What to do:
[a] In the passage on Iowa darter spawning, how many eggs are deposited in each spawning act?
[b] Extend the passage on Iowa darter spawning, beginning right after its final sentence.

Excerpted passage:
◆ ◆ ◆ ◆ ◆ ◆ ◆

Iowa darters spawn mainly in the spring. They migrate from deeper regions of lakes and streams to the shallow, vegetated reaches for spawning. Males typically migrate before females, and maintain and defend small territories near undercut banks with rooted vegetation. Smaller males, however, are promiscuous, do not defend territories, and move from place to place in search of females. When a female enters a male's territory, the male courts the female by swimming around her until she positions herself near algae or rooted vegetation. The male mounts the female and positions himself with his pelvic fins in front of her dorsal fin. The anal and caudal fins of the male are placed on the same side of the female. Most spawning occurs at depths of 10–40 cm on fibrous roots beneath slightly undercut banks, although some eggs are laid directly on sand or on roots or other plant materials on sand. During each spawning act, three to seven eggs are deposited. Following the completion of spawning, the eggs receive some protection in that by continuing to maintain his territory, the male indirectly guards the eggs. Females mate with several males, then return to deeper habitats following spawning.

◆ ◆ ◆ ◆ ◆ ◆ ◆

Information:
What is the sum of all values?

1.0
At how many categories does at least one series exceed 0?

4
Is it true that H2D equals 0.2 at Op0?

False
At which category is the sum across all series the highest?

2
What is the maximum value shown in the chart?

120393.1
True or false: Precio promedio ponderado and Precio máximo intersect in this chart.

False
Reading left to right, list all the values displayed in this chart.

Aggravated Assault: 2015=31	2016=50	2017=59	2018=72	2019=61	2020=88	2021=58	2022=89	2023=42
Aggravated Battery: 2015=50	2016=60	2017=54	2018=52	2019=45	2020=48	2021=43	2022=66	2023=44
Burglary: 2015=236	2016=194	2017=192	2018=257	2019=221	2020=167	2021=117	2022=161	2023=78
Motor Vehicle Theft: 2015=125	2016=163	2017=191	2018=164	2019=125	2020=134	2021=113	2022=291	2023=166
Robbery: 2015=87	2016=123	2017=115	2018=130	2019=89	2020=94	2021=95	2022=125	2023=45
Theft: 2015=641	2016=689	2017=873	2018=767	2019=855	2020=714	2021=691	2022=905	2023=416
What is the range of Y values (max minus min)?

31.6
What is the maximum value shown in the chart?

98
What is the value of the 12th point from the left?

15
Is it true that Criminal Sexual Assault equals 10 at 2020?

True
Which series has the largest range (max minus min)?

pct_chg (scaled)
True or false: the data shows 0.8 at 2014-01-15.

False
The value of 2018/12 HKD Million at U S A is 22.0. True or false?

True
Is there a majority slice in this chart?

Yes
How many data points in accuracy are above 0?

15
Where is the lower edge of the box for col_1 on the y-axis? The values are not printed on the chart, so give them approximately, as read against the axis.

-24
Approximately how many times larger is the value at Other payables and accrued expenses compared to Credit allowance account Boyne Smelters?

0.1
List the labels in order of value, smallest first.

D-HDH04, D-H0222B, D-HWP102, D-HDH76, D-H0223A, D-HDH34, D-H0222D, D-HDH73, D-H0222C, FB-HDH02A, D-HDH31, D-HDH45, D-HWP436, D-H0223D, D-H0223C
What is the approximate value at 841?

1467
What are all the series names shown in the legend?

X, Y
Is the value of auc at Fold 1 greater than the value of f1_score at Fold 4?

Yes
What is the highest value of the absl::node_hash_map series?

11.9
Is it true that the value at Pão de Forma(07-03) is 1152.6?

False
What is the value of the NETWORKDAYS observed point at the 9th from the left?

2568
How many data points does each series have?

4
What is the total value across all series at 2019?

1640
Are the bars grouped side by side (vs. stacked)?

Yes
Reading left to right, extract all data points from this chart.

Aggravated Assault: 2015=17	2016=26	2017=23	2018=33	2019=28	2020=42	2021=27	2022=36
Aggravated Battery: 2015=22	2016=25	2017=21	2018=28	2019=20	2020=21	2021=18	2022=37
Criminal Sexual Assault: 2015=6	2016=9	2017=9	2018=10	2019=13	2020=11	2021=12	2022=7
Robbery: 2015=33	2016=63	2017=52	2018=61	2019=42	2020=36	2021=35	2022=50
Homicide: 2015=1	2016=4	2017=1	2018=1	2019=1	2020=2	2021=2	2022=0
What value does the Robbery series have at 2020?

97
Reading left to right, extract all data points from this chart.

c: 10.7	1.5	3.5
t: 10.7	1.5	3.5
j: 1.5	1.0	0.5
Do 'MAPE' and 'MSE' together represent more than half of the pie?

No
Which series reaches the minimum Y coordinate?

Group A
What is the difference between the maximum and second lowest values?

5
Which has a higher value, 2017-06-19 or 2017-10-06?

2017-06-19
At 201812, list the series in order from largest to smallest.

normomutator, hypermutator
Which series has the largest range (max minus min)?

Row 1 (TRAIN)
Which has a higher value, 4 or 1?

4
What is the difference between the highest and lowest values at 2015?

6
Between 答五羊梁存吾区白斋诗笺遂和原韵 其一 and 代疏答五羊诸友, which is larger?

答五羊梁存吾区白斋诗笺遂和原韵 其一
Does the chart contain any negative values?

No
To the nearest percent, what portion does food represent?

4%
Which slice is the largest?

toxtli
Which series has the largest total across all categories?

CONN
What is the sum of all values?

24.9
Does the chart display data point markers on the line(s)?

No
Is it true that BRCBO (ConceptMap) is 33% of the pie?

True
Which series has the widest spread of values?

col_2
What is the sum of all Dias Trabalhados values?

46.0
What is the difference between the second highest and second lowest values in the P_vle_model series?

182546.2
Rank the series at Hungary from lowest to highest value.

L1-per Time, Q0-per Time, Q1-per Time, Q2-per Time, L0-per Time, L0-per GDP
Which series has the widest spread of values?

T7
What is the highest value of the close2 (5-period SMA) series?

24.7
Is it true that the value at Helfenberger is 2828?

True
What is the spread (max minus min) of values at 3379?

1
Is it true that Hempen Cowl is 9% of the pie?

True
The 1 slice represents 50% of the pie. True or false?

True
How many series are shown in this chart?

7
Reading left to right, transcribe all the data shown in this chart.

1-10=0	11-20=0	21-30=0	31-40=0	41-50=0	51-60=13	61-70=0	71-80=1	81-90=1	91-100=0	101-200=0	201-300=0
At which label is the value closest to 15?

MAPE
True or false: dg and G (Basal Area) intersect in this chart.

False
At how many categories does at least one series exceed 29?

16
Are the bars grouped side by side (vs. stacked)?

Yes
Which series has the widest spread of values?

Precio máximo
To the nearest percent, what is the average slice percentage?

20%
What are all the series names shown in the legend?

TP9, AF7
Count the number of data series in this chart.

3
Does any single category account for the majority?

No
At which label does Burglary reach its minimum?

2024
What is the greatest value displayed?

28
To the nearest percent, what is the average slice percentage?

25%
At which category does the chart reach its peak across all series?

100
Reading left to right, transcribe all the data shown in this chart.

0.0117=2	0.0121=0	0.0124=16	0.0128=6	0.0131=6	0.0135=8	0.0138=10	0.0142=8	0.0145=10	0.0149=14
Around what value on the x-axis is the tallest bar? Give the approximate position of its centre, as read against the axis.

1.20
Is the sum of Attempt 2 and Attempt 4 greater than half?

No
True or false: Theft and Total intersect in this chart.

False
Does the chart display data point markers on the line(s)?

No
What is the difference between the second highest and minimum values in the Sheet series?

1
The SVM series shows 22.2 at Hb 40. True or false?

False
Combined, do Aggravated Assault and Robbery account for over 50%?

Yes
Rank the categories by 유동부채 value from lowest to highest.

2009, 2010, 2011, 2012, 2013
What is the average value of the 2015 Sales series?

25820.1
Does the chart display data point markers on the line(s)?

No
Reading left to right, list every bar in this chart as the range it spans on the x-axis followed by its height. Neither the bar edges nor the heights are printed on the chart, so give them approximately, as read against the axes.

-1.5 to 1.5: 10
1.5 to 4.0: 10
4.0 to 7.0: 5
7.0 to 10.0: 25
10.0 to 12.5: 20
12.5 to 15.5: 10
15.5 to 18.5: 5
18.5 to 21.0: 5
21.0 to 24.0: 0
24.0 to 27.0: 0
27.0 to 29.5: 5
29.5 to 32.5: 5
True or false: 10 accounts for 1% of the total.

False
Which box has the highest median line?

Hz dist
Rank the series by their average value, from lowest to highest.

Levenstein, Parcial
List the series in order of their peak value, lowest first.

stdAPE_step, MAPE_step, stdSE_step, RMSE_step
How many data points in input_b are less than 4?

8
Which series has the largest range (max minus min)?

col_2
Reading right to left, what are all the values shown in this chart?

◆ ◆ ◆ ◆ ◆ ◆ ◆

Task results:
[a] Three to seven eggs are deposited during each spawning act.

[b]
==Lifecycle==
The spawned eggs of the Iowa darter average around a 1.1 mm in diameter. Their developmental time is around 18–26 days at 13–16 °C and the newly hatched darters are around 3.4 mm in standard length. The hatching size is around 3.6 mm total length, and most major structural features, including the pectoral fin, first dorsal fin, second dorsal fin, and the branchiostegal rays, were formed when the larvae were between 7.7 and 9.1 mm. Much of the lateral line sensory system was formed when the larvae reached about 20 mm.

==Etymology==
The genus name, Etheostoma, is from the Greek etheo meaning strain or filter and stoma meaning mouth. The species name, exile, also Greek, means slim or slender.